A draft bill from Orr, which he plans to file in the legislative session that starts Feb. 2, says “a state or local law enforcement agency may not use the results of artificial intelligence or a facial recognition service as the sole basis to establish probable cause in a criminal investigation or to make an arrest.” The results of a facial recognition service may be used only in conjunction with other information and evidence lawfully obtained by a law enforcement officer to establish probable cause in a criminal investigation or to make an arrest.
Orr said his bill is not based on a particular issue or incident in Alabama, but reports nationally that artificial intelligence misidentifies racial minorities at a higher rate than it does white people and the arrest of the wrong man based on AI.
A federal report late last year said Asians and African Americans were up to 100 times more likely to be misidentified than white men by facial-recognition systems, depending on the particular algorithm and type of search. Native Americans had the highest false-positive rate of all ethnicities, according to the study, which found that systems varied widely in their accuracy.

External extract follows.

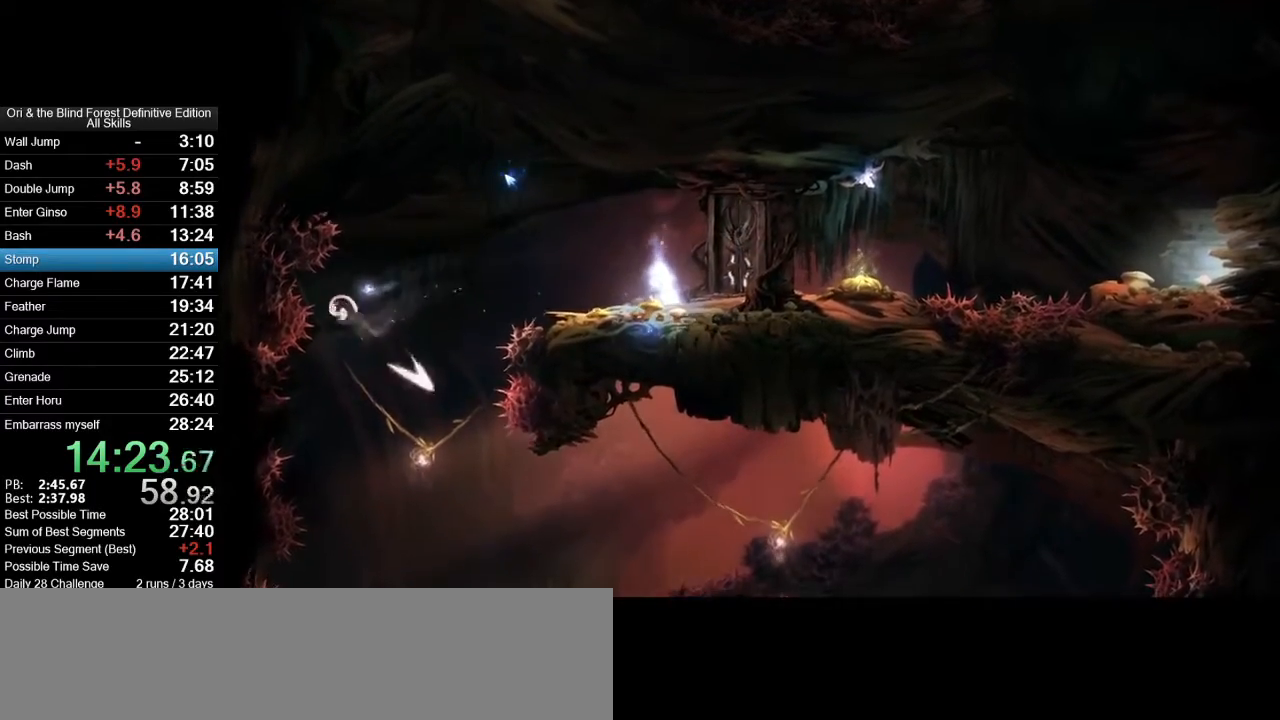
{"keys": ["d"], "mouse": [], "events": [[267, "a", "up"], [267, "d", "down"]]}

“The idea that somebody would be misidentified by a computer based on the color of their skin and the computer’s inability to adequately discern who that person is, it just doesn’t sit well,” Orr told Alabama Daily News.
Even if later found innocent, having an arrest on their record can seriously and negatively impact an individual, Orr said. He said his bill requires more than an AI identification to arrest someone.
“You’ve got to have more than that,” Orr said. “…You can’t use it as the definitive source for probable cause to go arrest somebody and then they’ve got a record.”
Orr’s bill would also prohibit state or local law enforcement agencies from using artificial intelligence or a facial recognition service to engage in ongoing surveillance except for in certain circumstances.
According to a statement from the Alabama Law Enforcement Agency, its policy is that results of a facial recognition service may not be used alone but only in conjunction with other information and evidence lawfully obtained by a law enforcement officer to establish probable cause in a criminal investigation or to make an arrest.
Washington state earlier this year became the first state to curb law enforcement’s use of facial recognition technology, Reuters reported.
The governor of Massachusetts recently vetoed a blanket ban on the use of facial recognition by law enforcement and some advocate for its legitimate use by law enforcement.
Washington’s law requires government agencies to obtain a warrant to run facial recognition scans, except in case of emergency. The software used must have a way to be independently tested for “accuracy and unfair performance differences” across skin tone, gender, age and other characteristics, according to the legislation, which applies to all public agencies in the state, the news agency reported.
Lawmakers in Hawaii and New York have proposed bills prohibiting arrests made only on artificial intelligence data, but they did not pass.
In 2019, Sen. Jabo Waggoner, R-Vestavia Hills, sponsored a resolution to create the Alabama Commission on Artificial Intelligence and Associated Technologies. Waggoner said he was especially interested in preparing Alabama’s students for careers in the emerging technology.
Waggoner on Wednesday said the commission met several times last year and included educators and representatives from the health care industry.
“There was a huge amount of interest,” he said.
Waggoner said he will likely bring a bill in the 2021 session to create a permanent council on artificial intelligence to study its implications on the state and its industries.